### 問題
このあとの日記で、筆者は今年何歳になると書いていますか。

### 本文
_ _ _ _ _ _ _
鼠丼

神の言葉を鼠が語る

<688>

2016-05-28 07:23:37 | 日記
 毎度!鼠だ。

 小学生の頃から、転校生が来ると世話を焼いていた。本当は「やらされていた」が正しい。

 学級委員や中央委員を任されていたせいかもしれない。学級委員、中央委員というと響きは良いが、要は先生の使いっ走り。クラスで面倒な事案があると尻拭いをさせられる損な立場。

 面倒な役回りだと愚痴を言うその一方で、少年だった私はこんな事も考えていた。
 可愛い転校生がやって来て、面倒を見ているうちに、その娘が自分に恋をするかも。今にして思えばバカげた妄想だ。実際には漫画でしか起きないようなことだが当時の小学生の頭の中は、こういった事で一杯だった。

 過去の実績に照らして見ると、往々にして転校生は可愛かった(ような気がする)。「転校生」という響きが可愛さを3割り増しにしていたのもあろう。

 そんな小学生だった私も今年49歳に。

 四月に中途採用された社員がいて、その娘が馴れ馴れしく話しかけてくる、という話を少し前に書いた。彼女は大人しそうな感じで、線が細く、見た目は(誰もが美人だとは思わないかもしれないが)私の好みの丁度ど真中、正に「超ストライク」。
 先日、件の娘が「ちょっと教えて欲しい事があるんです。」と話しかけてきた。何やら神妙な顔つきである。何となく涙のあとが見てとれる。話している間に「もしかして誰かに意地悪された?」と聞くと(いや、本当は聞くべきではなかったのかも知れないが)ポロポロと真珠の涙を流し始めてしまった。私の席に来るまで我慢していたに違いない。
_ _ _ _ _ _ _
### 資料
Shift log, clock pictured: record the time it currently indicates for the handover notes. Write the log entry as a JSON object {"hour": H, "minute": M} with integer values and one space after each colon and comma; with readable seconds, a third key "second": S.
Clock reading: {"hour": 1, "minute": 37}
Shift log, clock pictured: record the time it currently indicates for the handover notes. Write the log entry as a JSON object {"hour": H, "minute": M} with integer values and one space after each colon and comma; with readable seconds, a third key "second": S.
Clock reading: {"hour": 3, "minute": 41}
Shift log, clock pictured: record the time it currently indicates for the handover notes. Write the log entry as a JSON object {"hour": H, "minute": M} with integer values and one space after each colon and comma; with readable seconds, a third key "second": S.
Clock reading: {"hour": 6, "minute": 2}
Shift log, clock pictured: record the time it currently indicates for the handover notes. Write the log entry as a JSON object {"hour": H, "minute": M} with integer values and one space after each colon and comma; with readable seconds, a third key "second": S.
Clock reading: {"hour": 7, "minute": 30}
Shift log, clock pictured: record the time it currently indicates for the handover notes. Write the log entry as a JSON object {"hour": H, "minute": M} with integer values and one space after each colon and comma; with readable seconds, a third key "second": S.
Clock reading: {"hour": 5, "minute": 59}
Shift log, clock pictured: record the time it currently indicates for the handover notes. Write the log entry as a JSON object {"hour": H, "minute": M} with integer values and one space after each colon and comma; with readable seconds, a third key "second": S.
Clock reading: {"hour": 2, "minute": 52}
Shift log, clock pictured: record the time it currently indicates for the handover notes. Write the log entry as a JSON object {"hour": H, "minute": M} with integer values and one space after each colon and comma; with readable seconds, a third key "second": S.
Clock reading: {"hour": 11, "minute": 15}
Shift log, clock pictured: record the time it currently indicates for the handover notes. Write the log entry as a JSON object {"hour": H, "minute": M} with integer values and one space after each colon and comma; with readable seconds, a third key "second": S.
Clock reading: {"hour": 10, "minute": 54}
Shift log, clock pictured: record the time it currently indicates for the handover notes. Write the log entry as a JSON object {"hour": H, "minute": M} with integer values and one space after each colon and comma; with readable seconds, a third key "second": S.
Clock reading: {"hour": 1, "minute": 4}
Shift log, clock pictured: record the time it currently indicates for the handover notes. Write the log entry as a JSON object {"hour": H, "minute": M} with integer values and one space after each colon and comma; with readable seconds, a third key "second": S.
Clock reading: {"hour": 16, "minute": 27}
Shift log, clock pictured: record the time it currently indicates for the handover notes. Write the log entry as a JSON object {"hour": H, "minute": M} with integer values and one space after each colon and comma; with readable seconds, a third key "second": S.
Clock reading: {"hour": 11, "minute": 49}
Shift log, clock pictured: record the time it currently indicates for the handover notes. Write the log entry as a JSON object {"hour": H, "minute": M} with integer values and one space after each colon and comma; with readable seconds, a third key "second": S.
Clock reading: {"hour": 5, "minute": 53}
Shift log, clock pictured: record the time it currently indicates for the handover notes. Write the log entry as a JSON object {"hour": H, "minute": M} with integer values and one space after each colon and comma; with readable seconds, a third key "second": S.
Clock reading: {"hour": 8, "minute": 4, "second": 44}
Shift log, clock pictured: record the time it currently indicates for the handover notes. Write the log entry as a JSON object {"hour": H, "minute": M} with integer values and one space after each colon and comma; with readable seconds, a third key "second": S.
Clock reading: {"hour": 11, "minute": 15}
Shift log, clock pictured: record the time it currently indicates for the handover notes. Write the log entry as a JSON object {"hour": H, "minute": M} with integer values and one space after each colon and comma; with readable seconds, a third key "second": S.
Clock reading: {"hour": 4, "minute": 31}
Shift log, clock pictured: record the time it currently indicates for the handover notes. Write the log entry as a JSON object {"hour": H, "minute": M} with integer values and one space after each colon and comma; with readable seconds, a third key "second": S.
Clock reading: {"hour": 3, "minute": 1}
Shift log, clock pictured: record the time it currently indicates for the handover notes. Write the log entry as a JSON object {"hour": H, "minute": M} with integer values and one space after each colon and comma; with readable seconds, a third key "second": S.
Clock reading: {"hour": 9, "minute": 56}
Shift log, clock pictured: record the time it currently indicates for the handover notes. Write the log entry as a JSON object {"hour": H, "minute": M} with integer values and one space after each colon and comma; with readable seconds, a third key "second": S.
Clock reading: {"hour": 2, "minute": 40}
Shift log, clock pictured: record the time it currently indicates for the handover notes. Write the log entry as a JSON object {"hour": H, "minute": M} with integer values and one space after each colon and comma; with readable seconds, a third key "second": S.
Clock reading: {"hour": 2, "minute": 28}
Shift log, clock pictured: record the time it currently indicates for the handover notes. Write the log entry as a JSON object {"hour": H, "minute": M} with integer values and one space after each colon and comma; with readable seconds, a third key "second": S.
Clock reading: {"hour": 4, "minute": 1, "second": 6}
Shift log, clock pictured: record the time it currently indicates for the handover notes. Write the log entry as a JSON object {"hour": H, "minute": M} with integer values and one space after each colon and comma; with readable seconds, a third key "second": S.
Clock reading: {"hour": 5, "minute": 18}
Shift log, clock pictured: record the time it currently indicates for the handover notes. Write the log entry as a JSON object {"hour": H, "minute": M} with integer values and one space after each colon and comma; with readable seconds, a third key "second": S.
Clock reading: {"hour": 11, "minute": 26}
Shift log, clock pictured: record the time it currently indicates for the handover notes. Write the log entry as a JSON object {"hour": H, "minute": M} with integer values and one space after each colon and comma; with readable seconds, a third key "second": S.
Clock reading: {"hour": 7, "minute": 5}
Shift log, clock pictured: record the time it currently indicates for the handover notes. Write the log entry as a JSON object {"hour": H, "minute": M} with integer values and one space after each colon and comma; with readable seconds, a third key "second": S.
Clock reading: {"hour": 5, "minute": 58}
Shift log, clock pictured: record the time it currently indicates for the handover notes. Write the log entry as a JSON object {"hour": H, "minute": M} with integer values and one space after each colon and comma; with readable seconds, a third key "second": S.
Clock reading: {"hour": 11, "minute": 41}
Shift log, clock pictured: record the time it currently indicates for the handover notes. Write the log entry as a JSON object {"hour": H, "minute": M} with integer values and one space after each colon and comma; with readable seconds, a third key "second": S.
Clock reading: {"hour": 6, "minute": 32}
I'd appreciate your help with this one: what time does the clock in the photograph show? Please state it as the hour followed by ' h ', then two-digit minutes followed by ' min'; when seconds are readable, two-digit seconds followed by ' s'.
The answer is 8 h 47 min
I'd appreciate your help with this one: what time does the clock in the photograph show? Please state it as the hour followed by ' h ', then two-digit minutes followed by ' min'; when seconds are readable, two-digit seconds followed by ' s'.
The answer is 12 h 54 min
_ _ _ _ _ _ _
### 正解
49歳